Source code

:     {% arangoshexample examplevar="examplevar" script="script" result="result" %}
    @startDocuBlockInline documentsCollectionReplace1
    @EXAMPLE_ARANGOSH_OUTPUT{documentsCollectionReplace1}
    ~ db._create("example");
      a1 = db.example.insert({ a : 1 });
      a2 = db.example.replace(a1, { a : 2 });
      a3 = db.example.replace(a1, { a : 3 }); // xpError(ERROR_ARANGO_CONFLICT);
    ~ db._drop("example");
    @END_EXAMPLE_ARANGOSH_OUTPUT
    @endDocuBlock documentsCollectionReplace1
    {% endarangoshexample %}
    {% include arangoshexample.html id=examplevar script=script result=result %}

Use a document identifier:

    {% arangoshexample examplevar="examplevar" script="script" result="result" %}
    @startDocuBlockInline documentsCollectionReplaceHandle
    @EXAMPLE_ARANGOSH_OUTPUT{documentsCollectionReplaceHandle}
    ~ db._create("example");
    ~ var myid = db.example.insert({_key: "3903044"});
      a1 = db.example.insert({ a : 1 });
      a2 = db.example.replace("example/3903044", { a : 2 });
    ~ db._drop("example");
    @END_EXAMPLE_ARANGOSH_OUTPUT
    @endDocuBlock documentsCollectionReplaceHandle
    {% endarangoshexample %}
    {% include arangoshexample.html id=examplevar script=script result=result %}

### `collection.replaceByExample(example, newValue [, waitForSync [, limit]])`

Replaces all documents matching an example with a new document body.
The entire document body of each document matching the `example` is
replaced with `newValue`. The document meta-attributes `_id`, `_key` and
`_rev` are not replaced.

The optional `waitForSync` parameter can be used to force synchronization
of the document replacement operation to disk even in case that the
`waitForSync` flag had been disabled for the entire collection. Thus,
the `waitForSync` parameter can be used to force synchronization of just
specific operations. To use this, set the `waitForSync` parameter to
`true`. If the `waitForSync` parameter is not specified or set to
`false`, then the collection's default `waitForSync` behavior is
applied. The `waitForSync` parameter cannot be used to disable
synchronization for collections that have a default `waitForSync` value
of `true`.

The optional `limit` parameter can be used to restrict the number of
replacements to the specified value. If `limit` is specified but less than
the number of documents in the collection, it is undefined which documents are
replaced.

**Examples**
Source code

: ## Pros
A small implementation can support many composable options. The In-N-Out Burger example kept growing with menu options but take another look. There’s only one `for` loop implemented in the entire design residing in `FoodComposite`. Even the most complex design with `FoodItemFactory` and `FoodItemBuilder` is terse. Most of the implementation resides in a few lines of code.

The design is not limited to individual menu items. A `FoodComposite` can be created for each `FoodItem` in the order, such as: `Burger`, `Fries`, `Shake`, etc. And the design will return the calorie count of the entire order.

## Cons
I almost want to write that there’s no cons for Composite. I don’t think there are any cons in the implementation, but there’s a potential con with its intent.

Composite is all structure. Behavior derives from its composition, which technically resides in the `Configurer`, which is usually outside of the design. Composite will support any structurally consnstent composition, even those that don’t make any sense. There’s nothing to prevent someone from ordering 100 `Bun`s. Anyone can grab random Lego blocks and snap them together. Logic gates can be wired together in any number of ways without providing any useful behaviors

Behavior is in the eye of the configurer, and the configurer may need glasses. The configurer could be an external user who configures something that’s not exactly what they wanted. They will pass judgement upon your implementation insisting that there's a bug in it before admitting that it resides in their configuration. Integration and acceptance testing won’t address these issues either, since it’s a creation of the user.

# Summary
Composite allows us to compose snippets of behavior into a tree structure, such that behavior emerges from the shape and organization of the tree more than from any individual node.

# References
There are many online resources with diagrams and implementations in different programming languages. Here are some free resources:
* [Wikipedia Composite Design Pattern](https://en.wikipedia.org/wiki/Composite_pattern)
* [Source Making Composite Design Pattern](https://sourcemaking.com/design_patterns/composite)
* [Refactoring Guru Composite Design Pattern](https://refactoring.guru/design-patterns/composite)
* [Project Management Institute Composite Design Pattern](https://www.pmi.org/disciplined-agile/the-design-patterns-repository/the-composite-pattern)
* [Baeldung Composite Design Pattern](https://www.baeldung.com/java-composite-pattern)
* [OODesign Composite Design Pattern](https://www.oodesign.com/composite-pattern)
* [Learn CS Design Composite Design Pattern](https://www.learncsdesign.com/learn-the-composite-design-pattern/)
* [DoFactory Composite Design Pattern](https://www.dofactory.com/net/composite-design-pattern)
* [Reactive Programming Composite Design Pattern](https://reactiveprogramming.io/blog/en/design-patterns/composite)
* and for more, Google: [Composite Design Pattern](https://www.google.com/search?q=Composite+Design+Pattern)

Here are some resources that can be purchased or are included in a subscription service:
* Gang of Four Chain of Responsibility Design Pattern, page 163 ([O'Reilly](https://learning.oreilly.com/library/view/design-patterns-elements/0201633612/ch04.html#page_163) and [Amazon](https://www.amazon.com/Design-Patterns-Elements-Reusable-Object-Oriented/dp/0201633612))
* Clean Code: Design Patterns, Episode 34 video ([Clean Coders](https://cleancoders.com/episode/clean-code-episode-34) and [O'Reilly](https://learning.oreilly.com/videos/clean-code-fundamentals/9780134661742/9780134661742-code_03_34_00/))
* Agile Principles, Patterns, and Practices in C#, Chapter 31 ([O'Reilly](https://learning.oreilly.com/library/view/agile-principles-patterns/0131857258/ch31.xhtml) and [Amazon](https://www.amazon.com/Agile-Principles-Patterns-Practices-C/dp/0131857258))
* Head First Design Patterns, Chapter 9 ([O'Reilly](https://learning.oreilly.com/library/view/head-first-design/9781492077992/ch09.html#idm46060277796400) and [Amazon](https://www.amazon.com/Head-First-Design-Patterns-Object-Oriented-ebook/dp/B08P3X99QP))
########
- _Assignment_: Your output must be one number: how many lines of the listing include "specified".

- _Task output_: 2